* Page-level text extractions
--------------------------------------------------

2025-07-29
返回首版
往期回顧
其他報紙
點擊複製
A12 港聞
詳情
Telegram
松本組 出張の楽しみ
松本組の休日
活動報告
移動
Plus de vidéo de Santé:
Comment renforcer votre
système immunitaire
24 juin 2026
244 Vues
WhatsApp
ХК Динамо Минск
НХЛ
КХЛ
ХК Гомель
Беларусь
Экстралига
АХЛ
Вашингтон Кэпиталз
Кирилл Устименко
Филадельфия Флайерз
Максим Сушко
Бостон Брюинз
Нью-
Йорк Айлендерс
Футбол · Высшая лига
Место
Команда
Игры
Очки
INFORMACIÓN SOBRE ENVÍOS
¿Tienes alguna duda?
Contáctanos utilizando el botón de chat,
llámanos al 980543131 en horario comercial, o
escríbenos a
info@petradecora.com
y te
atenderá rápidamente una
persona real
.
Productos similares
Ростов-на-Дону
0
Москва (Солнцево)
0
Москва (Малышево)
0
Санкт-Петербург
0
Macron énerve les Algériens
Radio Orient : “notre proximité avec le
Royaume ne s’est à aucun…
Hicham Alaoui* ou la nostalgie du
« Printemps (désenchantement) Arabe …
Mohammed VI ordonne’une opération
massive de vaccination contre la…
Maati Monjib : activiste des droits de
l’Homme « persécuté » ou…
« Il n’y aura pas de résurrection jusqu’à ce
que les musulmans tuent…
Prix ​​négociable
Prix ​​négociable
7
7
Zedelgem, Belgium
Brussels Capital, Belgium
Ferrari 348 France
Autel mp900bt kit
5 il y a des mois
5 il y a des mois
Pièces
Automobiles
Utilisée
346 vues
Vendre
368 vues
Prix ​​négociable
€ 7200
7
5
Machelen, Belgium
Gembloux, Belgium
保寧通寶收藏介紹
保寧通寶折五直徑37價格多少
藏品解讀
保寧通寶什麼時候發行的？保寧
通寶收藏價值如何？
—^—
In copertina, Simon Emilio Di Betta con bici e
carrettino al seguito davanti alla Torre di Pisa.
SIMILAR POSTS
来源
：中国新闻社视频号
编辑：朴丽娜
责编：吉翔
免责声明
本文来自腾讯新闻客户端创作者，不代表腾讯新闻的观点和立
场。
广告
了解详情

--------------------------------------------------

* Task instructions
Exactly as written, output all of the entries.

* Response to the task
2025-07-29
返回首版
往期回顧
其他報紙
點擊複製
A12 港聞
詳情
Telegram
松本組 出張の楽しみ
松本組の休日
活動報告
移動
Plus de vidéo de Santé:
Comment renforcer votre
système immunitaire
24 juin 2026
244 Vues
WhatsApp
ХК Динамо Минск
НХЛ
КХЛ
ХК Гомель
Беларусь
Экстралига
АХЛ
Вашингтон Кэпиталз
Кирилл Устименко
Филадельфия Флайерз
Максим Сушко
Бостон Брюинз
Нью-
Йорк Айлендерс
Футбол · Высшая лига
Место
Команда
Игры
Очки
INFORMACIÓN SOBRE ENVÍOS
¿Tienes alguna duda?
Contáctanos utilizando el botón de chat,
llámanos al 980543131 en horario comercial, o
escríbenos a
info@petradecora.com
y te
atenderá rápidamente una
persona real
.
Productos similares
Ростов-на-Дону
0
Москва (Солнцево)
0
Москва (Малышево)
0
Санкт-Петербург
0
Macron énerve les Algériens
Radio Orient : “notre proximité avec le
Royaume ne s’est à aucun…
Hicham Alaoui* ou la nostalgie du
« Printemps (désenchantement) Arabe …
Mohammed VI ordonne’une opération
massive de vaccination contre la…
Maati Monjib : activiste des droits de
l’Homme « persécuté » ou…
« Il n’y aura pas de résurrection jusqu’à ce
que les musulmans tuent…
Prix ​​négociable
Prix ​​négociable
7
7
Zedelgem, Belgium
Brussels Capital, Belgium
Ferrari 348 France
Autel mp900bt kit
5 il y a des mois
5 il y a des mois
Pièces
Automobiles
Utilisée
346 vues
Vendre
368 vues
Prix ​​négociable
€ 7200
7
5
Machelen, Belgium
Gembloux, Belgium
保寧通寶收藏介紹
保寧通寶折五直徑37價格多少
藏品解讀
保寧通寶什麼時候發行的？保寧
通寶收藏價值如何？
—^—
In copertina, Simon Emilio Di Betta con bici e
carrettino al seguito davanti alla Torre di Pisa.
SIMILAR POSTS
来源
：中国新闻社视频号
编辑：朴丽娜
责编：吉翔
免责声明
本文来自腾讯新闻客户端创作者，不代表腾讯新闻的观点和立
场。
广告
了解详情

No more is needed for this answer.